**How to complete this task:**
Rewrite the rows from the line containing "corriente que por él circula. En el campo" through the end of the rows, replacing "mediatriz" with "bisectriz" and changing nothing else. Omit the pictures from your output.

----- Source information

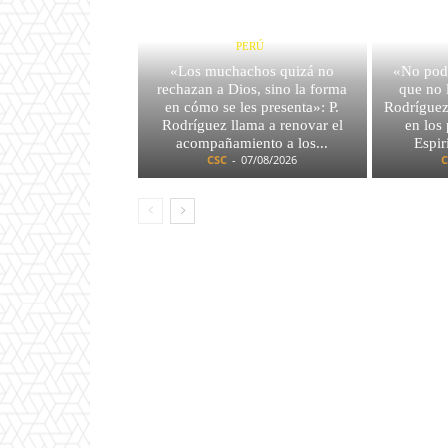
PERÚ
«Los muchachos quizá no
«No pod
rechazan a Dios, sino la forma
que no 
en cómo se les presenta»: P.
Rodríguez 
Rodríguez llama a renovar el
en los
acompañamiento a los...
Espir
CSC
-
07/08/2026
C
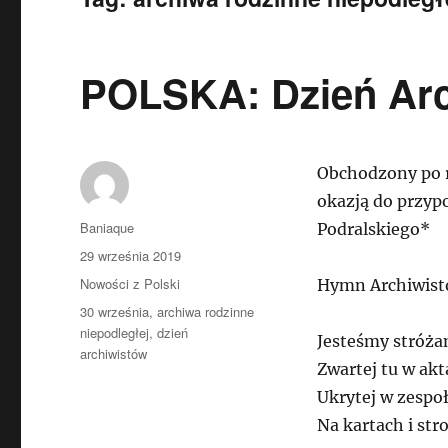
POLSKA: Dzień Arc
Obchodzony po r
okazją do przyp
Autor
Baniaque
Podralskiego*
Data
29 września 2019
publikacji
Kategorie
Nowości z Polski
Hymn Archiwis
Tagi
30 września
,
archiwa rodzinne
niepodległej
,
dzień
Jesteśmy stróża
archiwistów
Zwartej tu w akt
Ukrytej w zespoł
Na kartach i st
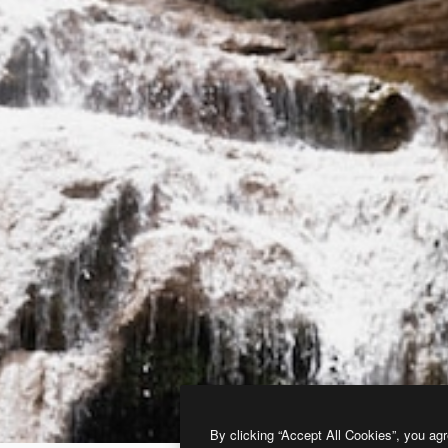
By clicking “Accept All Cookies”, you agr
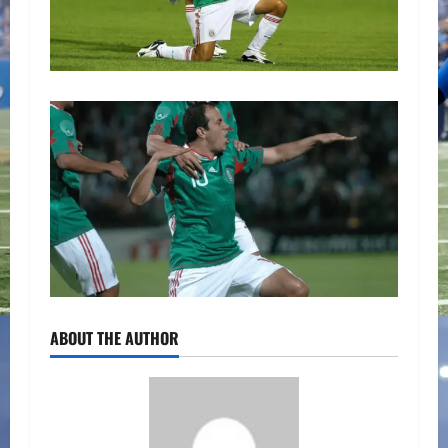
ABOUT THE AUTHOR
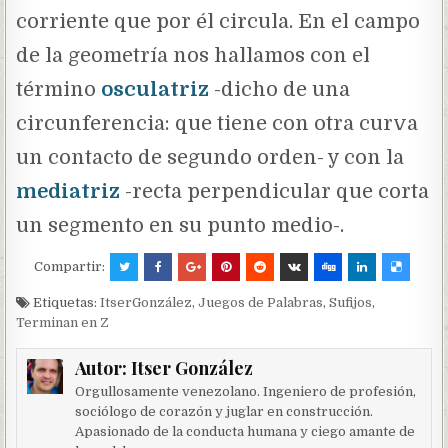
corriente que por él circula. En el campo
de la geometría nos hallamos con el
término
osculatriz
-dicho de una
circunferencia: que tiene con otra curva
un contacto de segundo orden- y con la
mediatriz
-recta perpendicular que corta
un segmento en su punto medio-.
Compartir:
Etiquetas:
ItserGonzález
,
Juegos de Palabras
,
Sufijos
,
Terminan en Z
Autor:
Itser González
Orgullosamente venezolano. Ingeniero de profesión,
sociólogo de corazón y juglar en construcción.
Apasionado de la conducta humana y ciego amante de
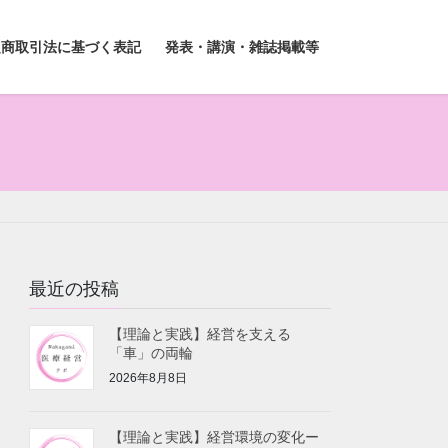
定商取引法に基づく表記
発表・講演・雑誌掲載等
最近の投稿
【理論と実践】経営を支える
「車」の両輪
2026年8月8日
【理論と実践】経営環境の変化ー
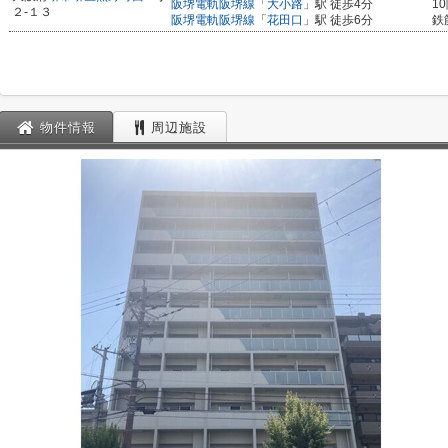
阪堺電軌阪堺線
「
大小路
」駅 徒歩4分
1
２-１３
阪堺電軌阪堺線
「
花田口
」駅 徒歩6分
鉄
物件情報
周辺施設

----------

**Solved exercise:**
corriente que por él circula. En el campo
de la geometría nos hallamos con el
término
osculatriz
-dicho de una
circunferencia: que tiene con otra curva
un contacto de segundo orden- y con la
bisectriz
-recta perpendicular que corta
un segmento en su punto medio-.
Compartir:
Etiquetas:
ItserGonzález
,
Juegos de Palabras
,
Sufijos
,
Terminan en Z
Autor:
Itser González
Orgullosamente venezolano. Ingeniero de profesión,
sociólogo de corazón y juglar en construcción.
Apasionado de la conducta humana y ciego amante de
定商取引法に基づく表記
発表・講演・雑誌掲載等
最近の投稿
【理論と実践】経営を支える
「車」の両輪
2026年8月8日
【理論と実践】経営環境の変化ー
阪堺電軌阪堺線
「
大小路
」駅 徒歩4分
1
２-１３
阪堺電軌阪堺線
「
花田口
」駅 徒歩6分
鉄
物件情報
周辺施設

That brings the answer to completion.